We were able to hold our speed within +/- 50 to 200 rpm; depending on the set speed. We tuned the PID to be the most steady at the bottom of the key shot.
I would say our biggest issue while tuning the PID was handling the split second/recovery when the ball entered and went through the shooter. We noticed huge shooter speed recovery variations with a few balls (We called them the "pumpkin balls"
); thus missing the shot. At one point we tried adding additional logic to "power thru" any quick decreases in shooter speed. That didn't end up working well so we just continued to tune the PID to match the majority of balls.

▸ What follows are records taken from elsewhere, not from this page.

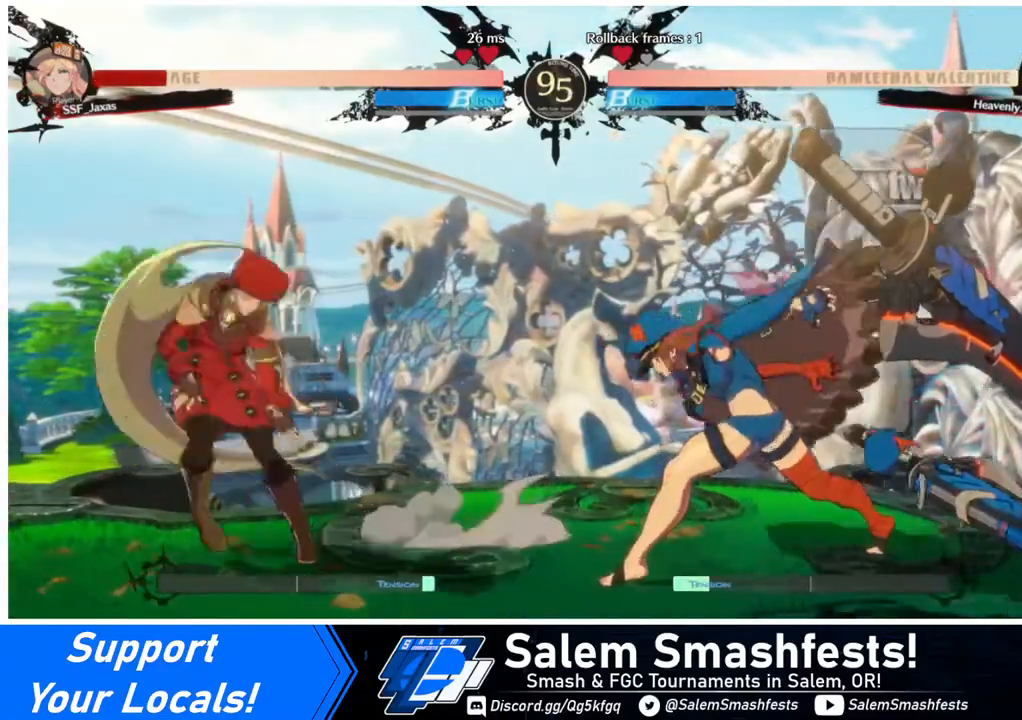
{"buttons": ["DPAD_DOWN", "DPAD_LEFT"], "events": [[200, "DPAD_DOWN", "up"], [200, "DPAD_LEFT", "up"], [240, "DPAD_RIGHT", "down"], [280, "DPAD_RIGHT", "up"], [320, "DPAD_DOWN", "down"], [320, "TRIANGLE", "down"], [400, "SQUARE", "down"], [440, "DPAD_LEFT", "down"], [440, "SQUARE", "up"], [440, "TRIANGLE", "up"]]}
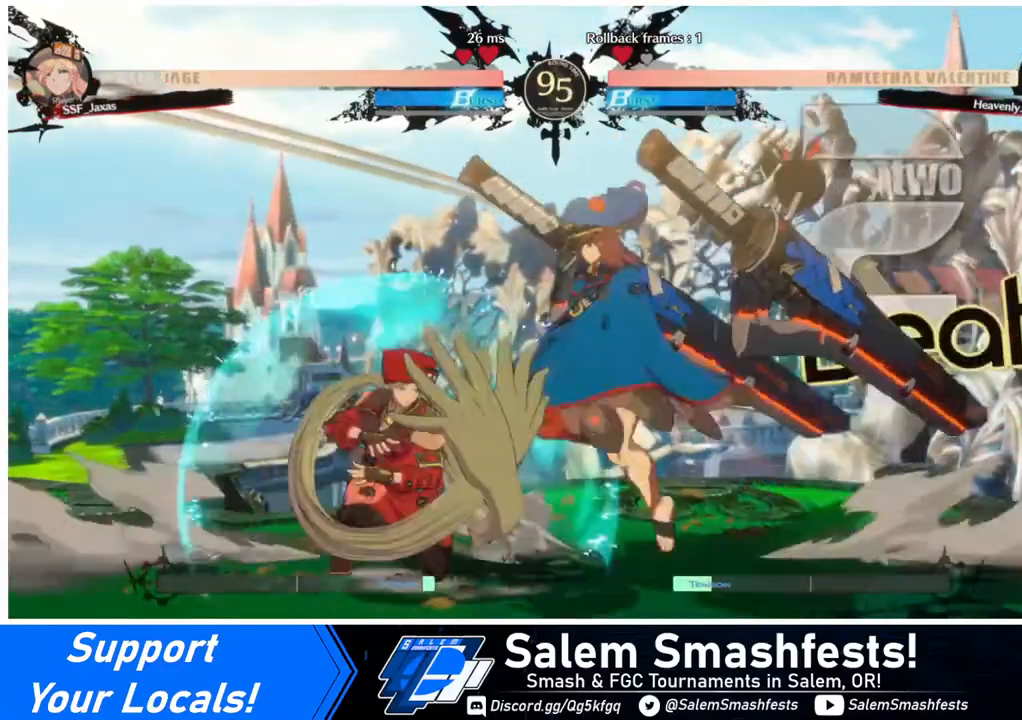
{"buttons": ["DPAD_DOWN", "DPAD_LEFT"], "events": [[400, "SQUARE", "down"], [480, "SQUARE", "up"]]}
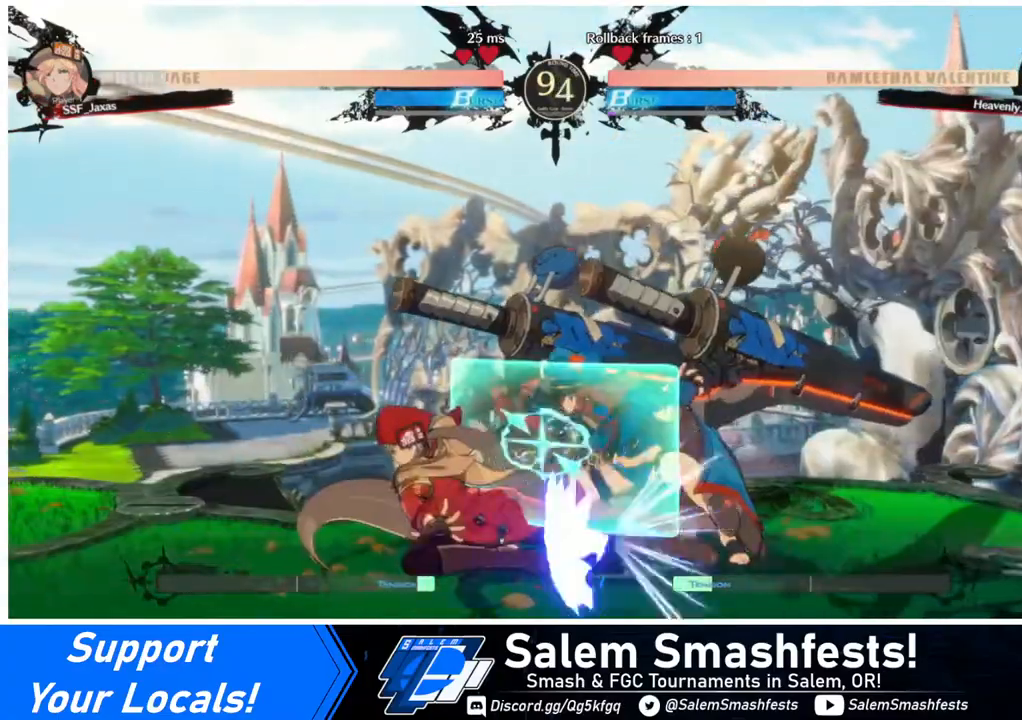
{"buttons": [], "events": [[120, "R2", "down"], [240, "DPAD_LEFT", "up"], [240, "R2", "up"], [280, "DPAD_DOWN", "up"]]}
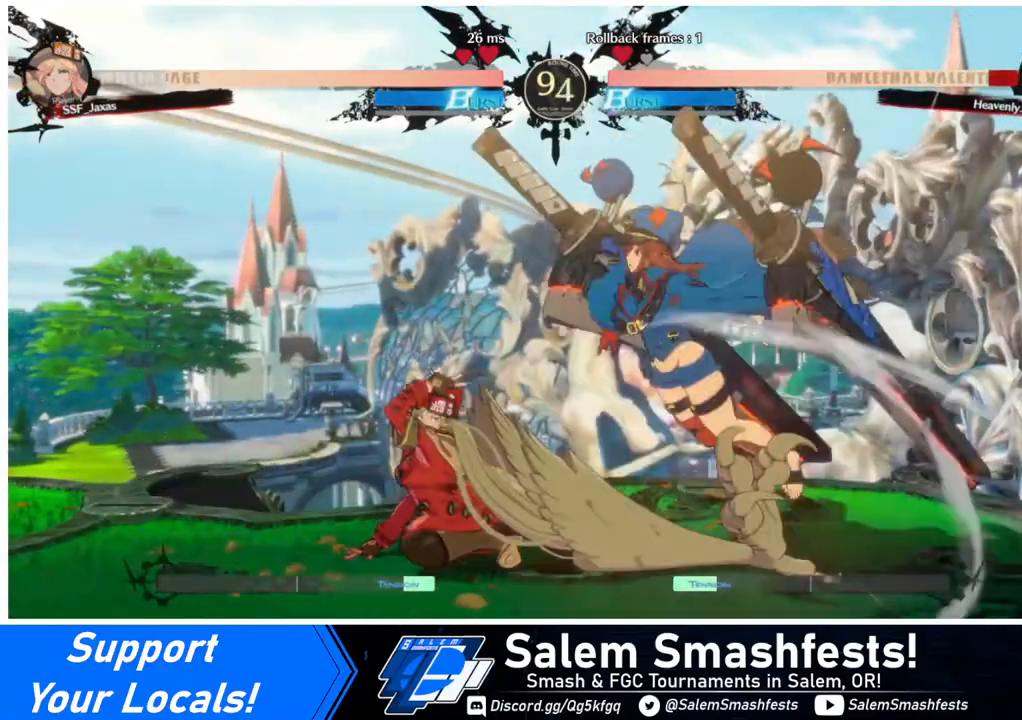
{"buttons": ["DPAD_LEFT"], "events": [[440, "DPAD_LEFT", "down"]]}
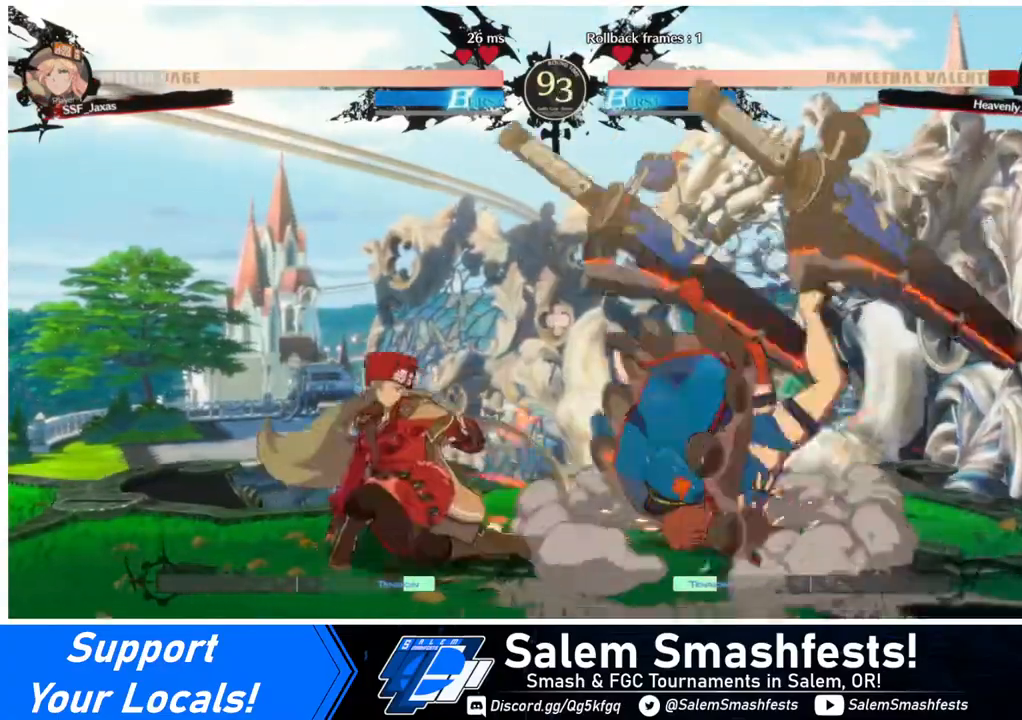
{"buttons": ["DPAD_RIGHT"], "events": [[80, "DPAD_LEFT", "up"], [200, "DPAD_RIGHT", "down"], [240, "DPAD_RIGHT", "up"], [280, "DPAD_RIGHT", "down"]]}
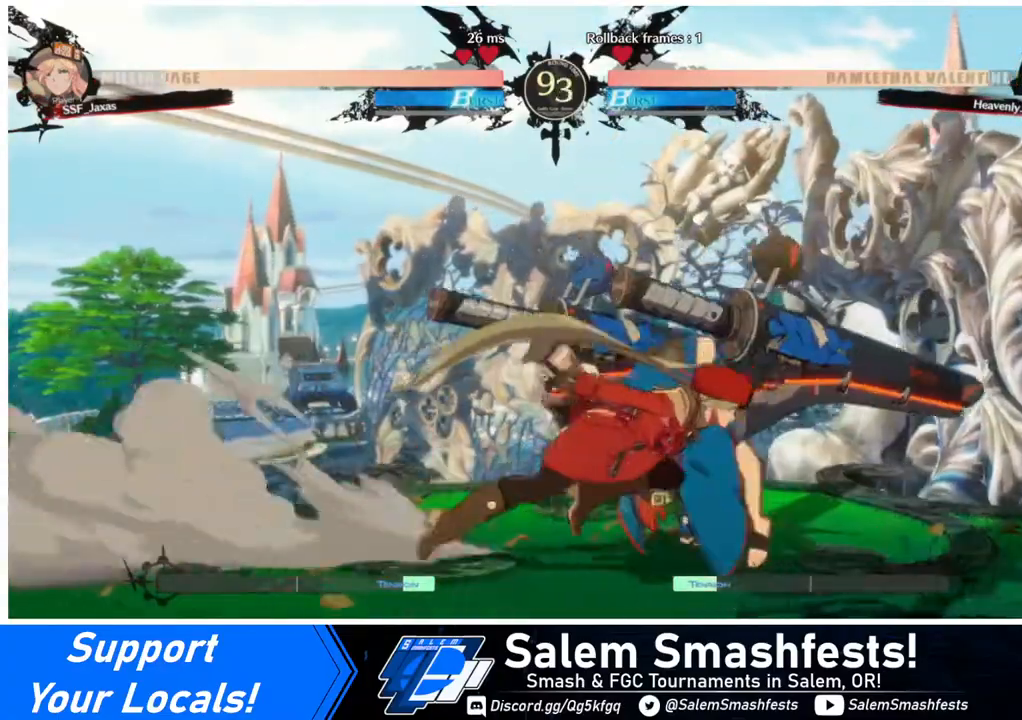
{"buttons": [], "events": [[240, "DPAD_RIGHT", "up"], [240, "SQUARE", "down"], [360, "SQUARE", "up"]]}
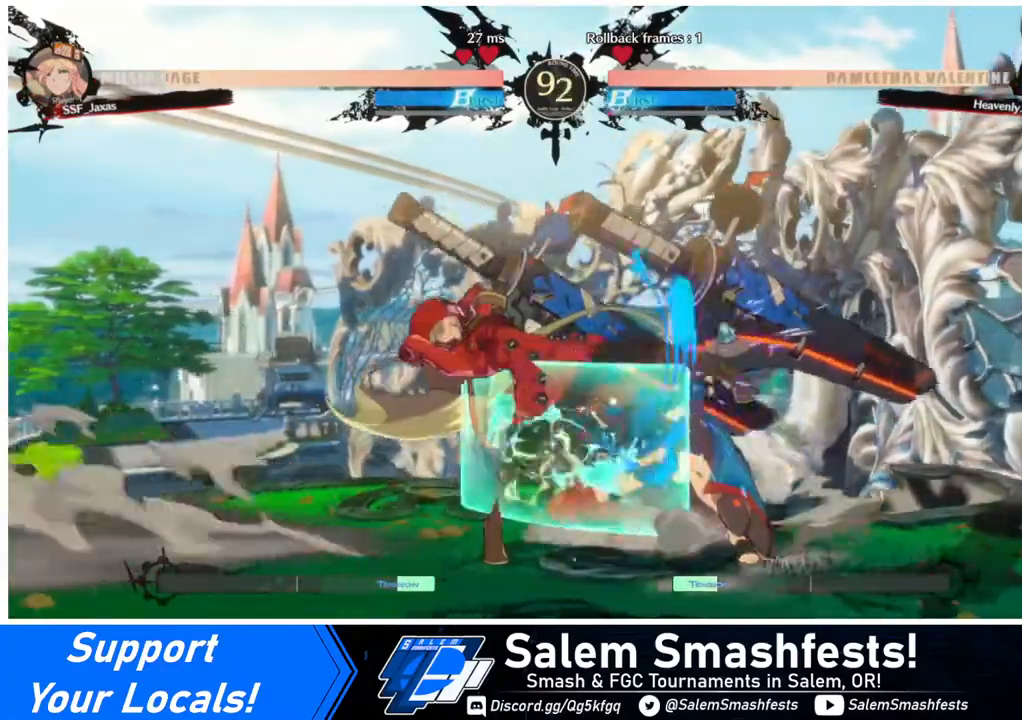
{"buttons": [], "events": [[160, "DPAD_RIGHT", "down"], [240, "DPAD_RIGHT", "up"], [280, "DPAD_RIGHT", "down"], [360, "R2", "down"], [440, "R2", "up"], [480, "DPAD_RIGHT", "up"]]}
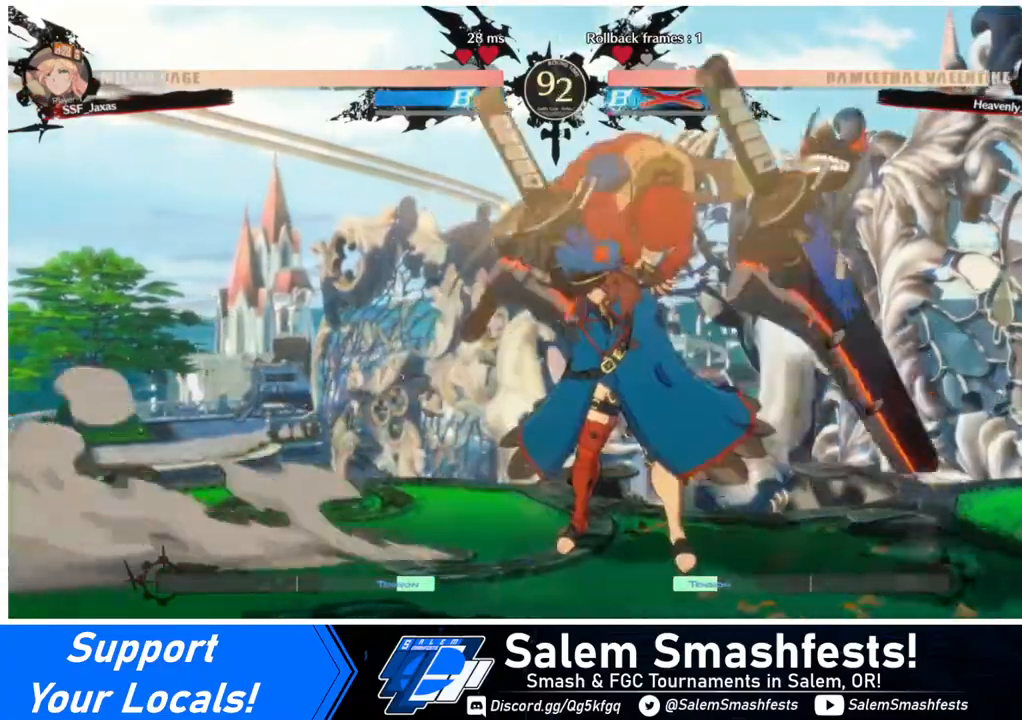
{"buttons": [], "events": []}
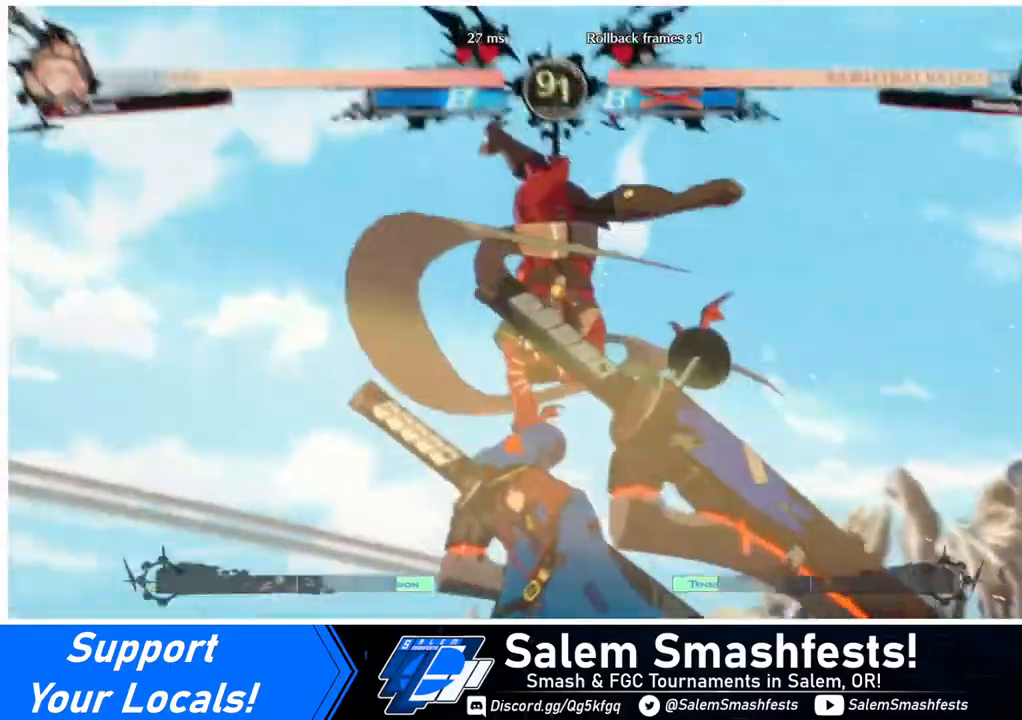
{"buttons": [], "events": []}
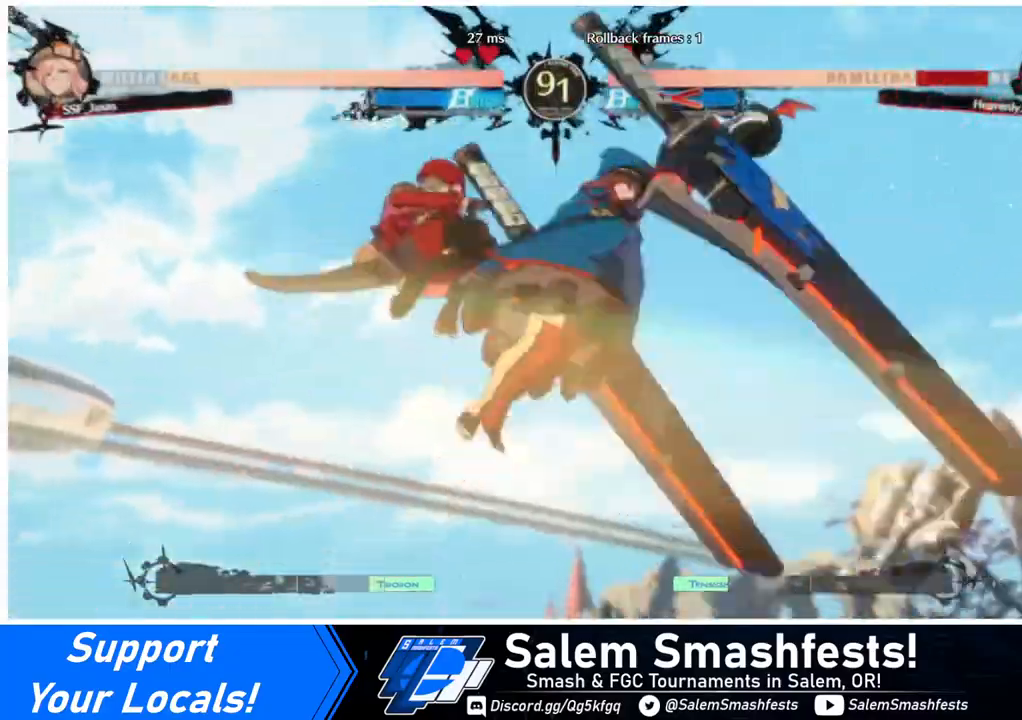
{"buttons": ["R1", "DPAD_LEFT"], "events": [[320, "DPAD_DOWN", "down"], [360, "DPAD_DOWN", "up"], [360, "DPAD_RIGHT", "down"], [440, "DPAD_LEFT", "down"], [440, "DPAD_RIGHT", "up"], [440, "R1", "down"]]}
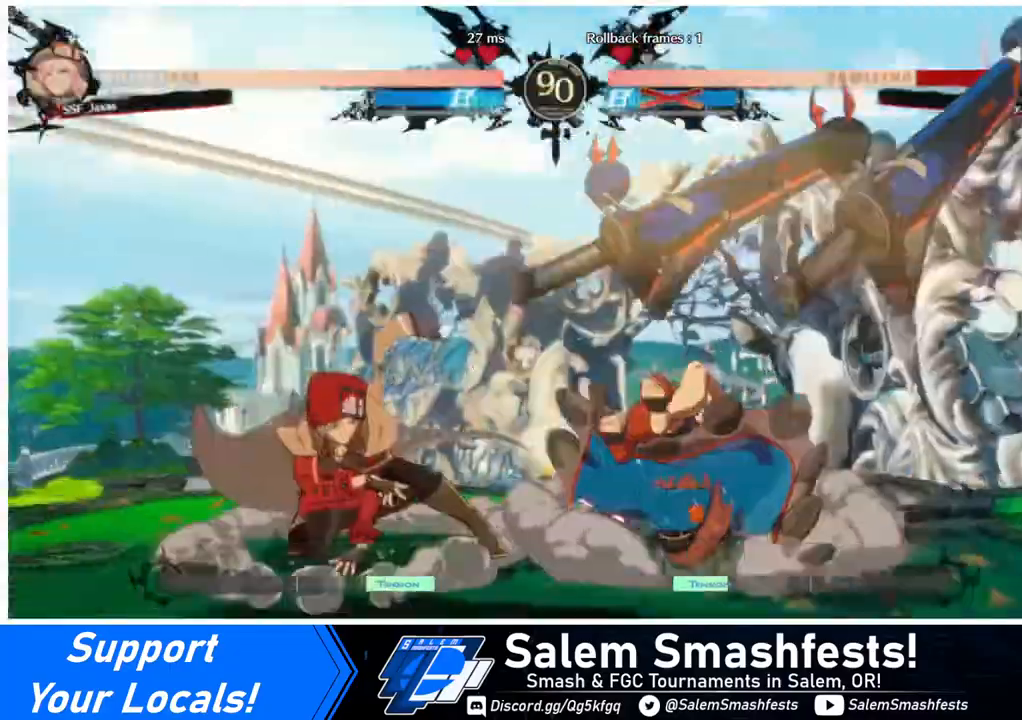
{"buttons": [], "events": [[40, "R1", "up"], [480, "DPAD_LEFT", "up"]]}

Here is the function that we wrote in place of the PIDWrite provided by WPIlib. Thus still allowing us to use the WPIlib PIDController.
Code:
void PIDWrite(float output) {
//Used in place of WPIlib PIDWrite for cannon control
//m_cannonUpToSpeed is used to allow/deny the feeder to feed balls
if((m_cannonSetPoint - 5) <= m_CannonEncode->GetRate() && (m_cannonSetPoint + 5) >= m_CannonEncode->GetRate())
{
m_cannonUpToSpeed = 1;
}
//500 is our "hail mary" setpoint
else if(m_cannonSetPoint == 500)
{
m_cannonUpToSpeed = 1;
}
else
{
m_cannonUpToSpeed = 0;
}
m_CannonDemandedVoltage += output;
if(m_CannonDemandedVoltage > 1) m_CannonDemandedVoltage = 1;
if(m_CannonDemandedVoltage < 0) m_CannonDemandedVoltage = 0;
m_Cannon1->Set(-m_CannonDemandedVoltage);
m_Cannon2->Set(-m_CannonDemandedVoltage);
}